NodeJS RADIUS OTP authentication

Question

I am trying to implement RADIUS OTP authentication in NodeJS. I could not find much information and if it's at all possible. NodeJS: https://www.npmjs.com/package/radius Any directions would be very helpful.

I have implemented the same on Java platform using CAS RADIUS and that work fine. CAS: https://apereo.github.io/cas/6.0.x/mfa/RADIUS-Authentication.html#

Answer 1

Maybe a little late, but you can easily extend node-radius-server to cope with OTP.

Answer 2

Here is some information and guidance.

Is it possible? Yes.

Nodejs Radius Package: https://www.npmjs.com/package/radius Nodejs OTP Package: https://www.npmjs.com/package/otplib

Example of using the radius package for OTP: https://github.com/mcguinness/simple-radius-server

You should be able to fork the example and modify it to use the OTP package to generate the OTP tokens.

Another possibility would be to deploy FreeIPA in a docker container and then use ldapjs to auth against the FreeIPA container from node. See code below for an example of how to do auth against FreeIPA using ldapjs.

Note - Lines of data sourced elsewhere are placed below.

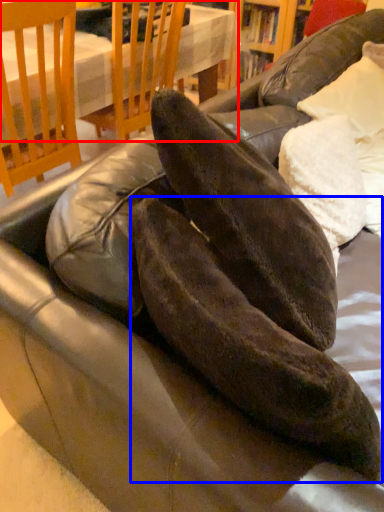
Question: Among these objects, which one is farthest to the camera, table (highlighted by a red box) or leather shoe (highlighted by a blue box)?

Choices:
 (A) table
 (B) leather shoe

Answer: (A)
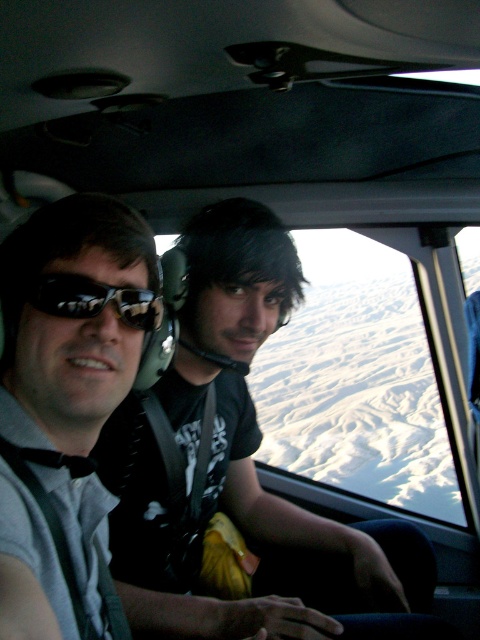
Is point (278, 253) more distant than point (141, 314)?

That is True.

Based on the photo, can you confirm if matte black helmet at center is positioned to the right of matte black sunglasses at left?

Indeed, matte black helmet at center is positioned on the right side of matte black sunglasses at left.

At what (x,y) coordinates should I click in order to perform the action: click on matte black helmet at center. Please return your answer as a coordinate pair (x, y). The width and height of the screenshot is (480, 640). Looking at the image, I should click on (240, 460).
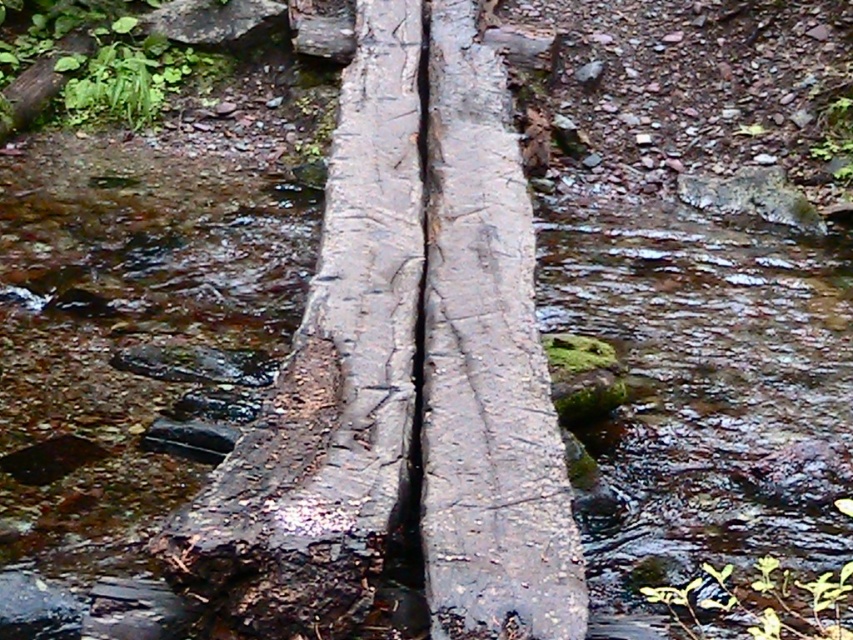
Question: Can you confirm if wet wood log at center is wider than rough bark log at center?

Choices:
 (A) no
 (B) yes

Answer: (B)

Question: Which of these objects is positioned closest to the smooth bark log at center?

Choices:
 (A) rough bark log at center
 (B) wet wood log at center

Answer: (A)

Question: Does wet wood log at center have a larger size compared to smooth bark log at center?

Choices:
 (A) no
 (B) yes

Answer: (B)

Question: Considering the real-world distances, which object is farthest from the rough bark log at center?

Choices:
 (A) wet wood log at center
 (B) smooth bark log at center

Answer: (A)

Question: Is rough bark log at center further to the viewer compared to smooth bark log at center?

Choices:
 (A) yes
 (B) no

Answer: (B)

Question: Which of the following is the farthest from the observer?

Choices:
 (A) rough bark log at center
 (B) smooth bark log at center
 (C) wet wood log at center

Answer: (C)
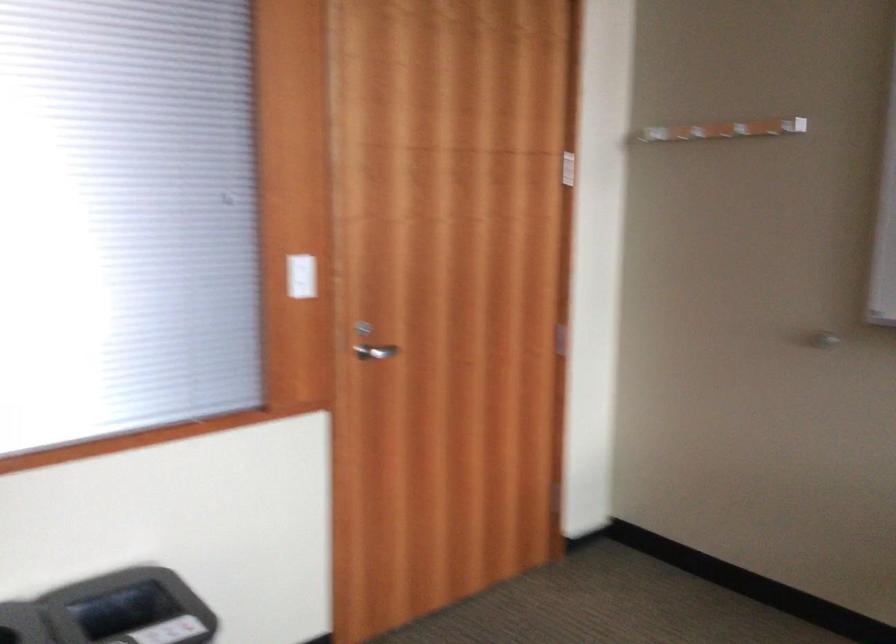
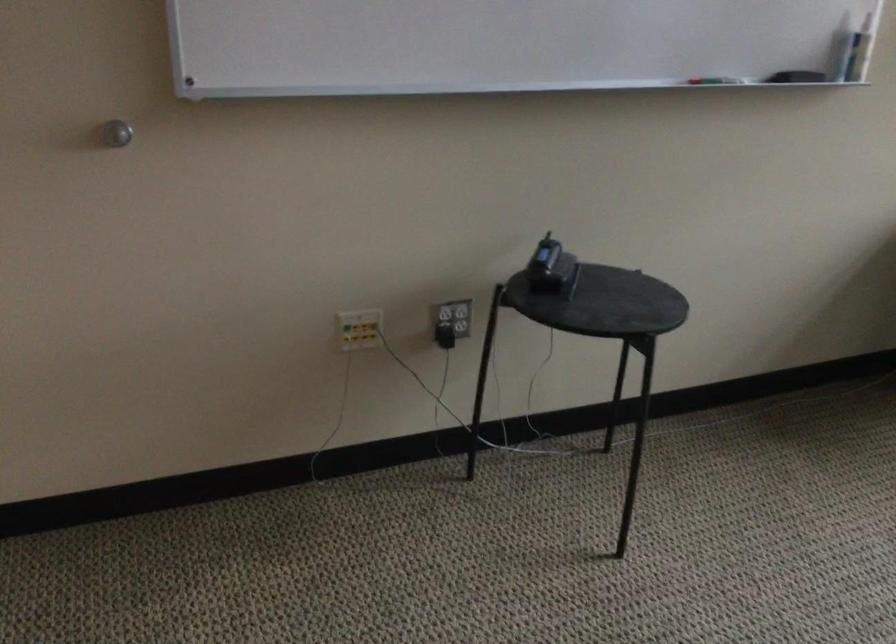
Find the pixel in the second image that matches [796,332] in the first image.

(116, 133)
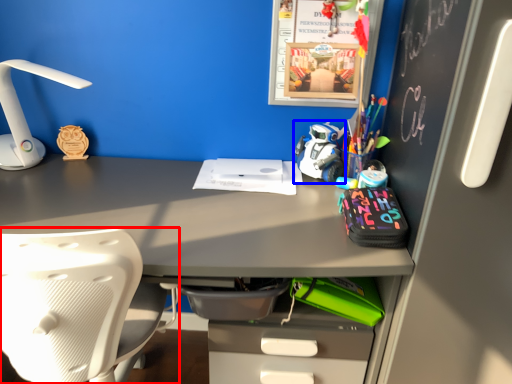
Question: Which object appears farthest to the camera in this image, chair (highlighted by a red box) or toy (highlighted by a blue box)?

Choices:
 (A) chair
 (B) toy

Answer: (B)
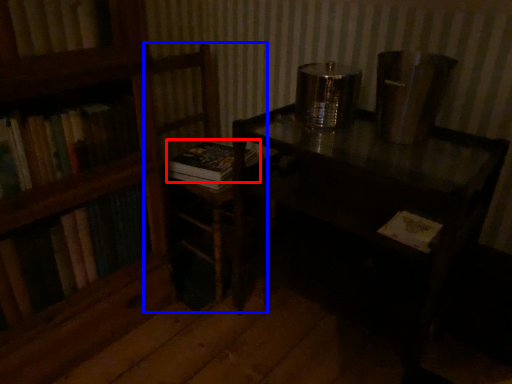
Question: Which object appears closest to the camera in this image, book (highlighted by a red box) or armchair (highlighted by a blue box)?

Choices:
 (A) book
 (B) armchair

Answer: (B)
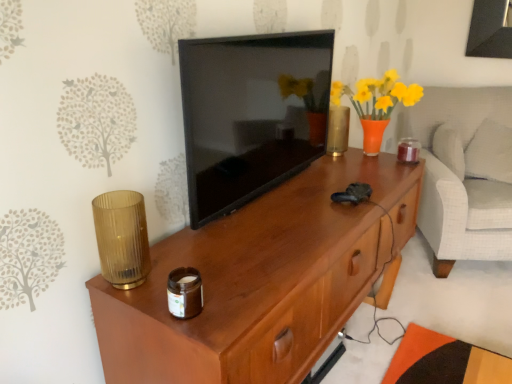
Where is `vacant point to the left of translucent amber glass candle at right, the 3th candle holder viewed from the left`? The width and height of the screenshot is (512, 384). vacant point to the left of translucent amber glass candle at right, the 3th candle holder viewed from the left is located at coordinates (371, 160).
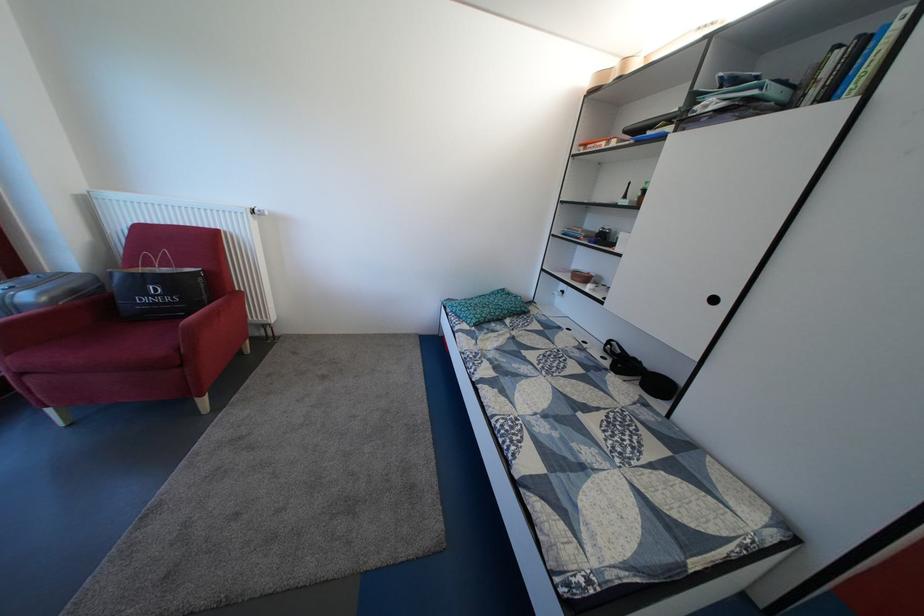
What do you see at coordinates (126, 347) in the screenshot?
I see `the red chair sitting surface` at bounding box center [126, 347].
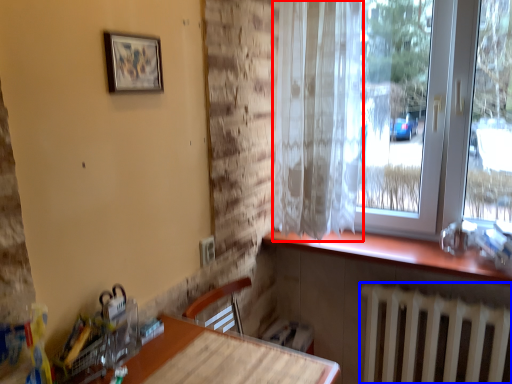
Question: Among these objects, which one is farthest to the camera, curtain (highlighted by a red box) or radiator (highlighted by a blue box)?

Choices:
 (A) curtain
 (B) radiator

Answer: (B)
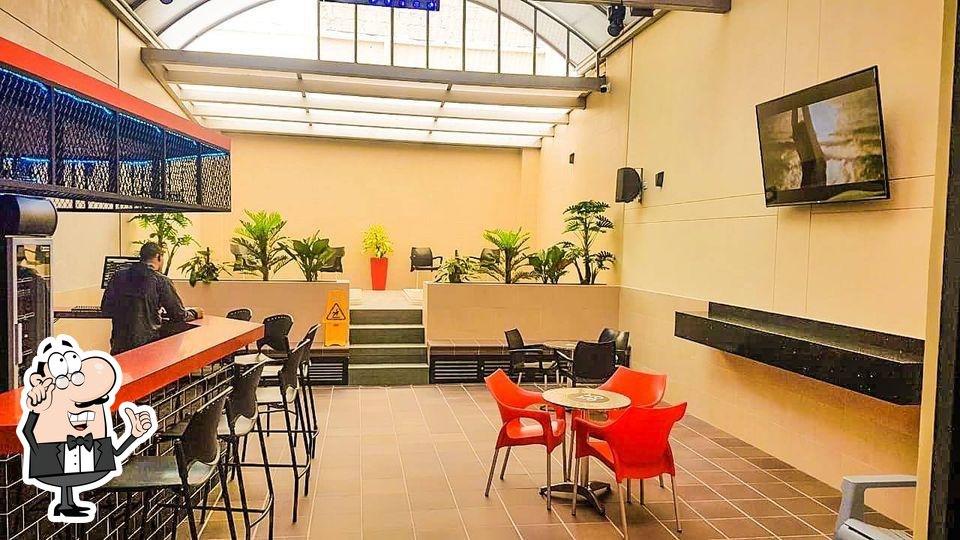
You are a GUI agent. You are given a task and a screenshot of the screen. Output one action in this format:
    pyautogui.click(x=<x>, y=<y>)
    Task: Click on the dark gray stairsteps
    The width and height of the screenshot is (960, 540).
    Given the screenshot: What is the action you would take?
    pyautogui.click(x=393, y=370), pyautogui.click(x=393, y=356), pyautogui.click(x=394, y=336), pyautogui.click(x=396, y=319)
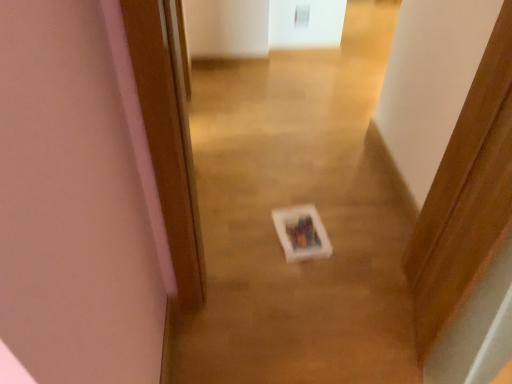
The image size is (512, 384). I want to click on white plastic box at center, so pyautogui.click(x=298, y=204).

What do you see at coordinates (298, 204) in the screenshot? I see `white plastic box at center` at bounding box center [298, 204].

Where is `white plastic box at center`? The height and width of the screenshot is (384, 512). white plastic box at center is located at coordinates click(x=298, y=204).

const LDAP = require('ldapjs');

class LDAPAuth {
    constructor({url, base, uid}) {
        this.errorCount = 0
        setInterval(()=>this.errorCount = 0, 10000)
        let self = this
        function createLdap() {
            self.ldap = LDAP.createClient({url})
                .on('error', (error)=> {
                    console.error('Error in ldap',error)
                    self.errorCount++
                    if (self.errorCount > 20) {
                        console.error('Too many errors! Giving up...')
                        process.exit()
                    } else {
                        createLdap()
                    }
                })
        }
        createLdap()
        this.base = base
        this.uid = uid
    }

    authenicate({username, password, count = 0}) {
        let dn = `${this.uid}=${username},${this.base}`
        if (count > 5) {
            return Promise.reject('Failed to authenticate with LDAP!')
        }
        return new Promise((resolve, reject)=> {
            this.ldap.bind(dn, password, (err, res) => {
                if (err) {
                    if (err && err.stack && err.stack.indexOf(`${this.url} closed`) > -1) {
                        count++
                        // wait 1 second to give the ldap error handler time to reconnect
                        return setTimeout(()=>resolve(this.authenicate({username, password})), 2000)
                    }
                    console.error('ldap error', err)
                    reject(err)
                }
                if (res) resolve()
                else reject()
            })
        })

    }
}

module.exports = LDAPAuth

note: The code example has issues and I would not write it this way now but has been functioning well for a few years now so not going to touch it unless a need arises.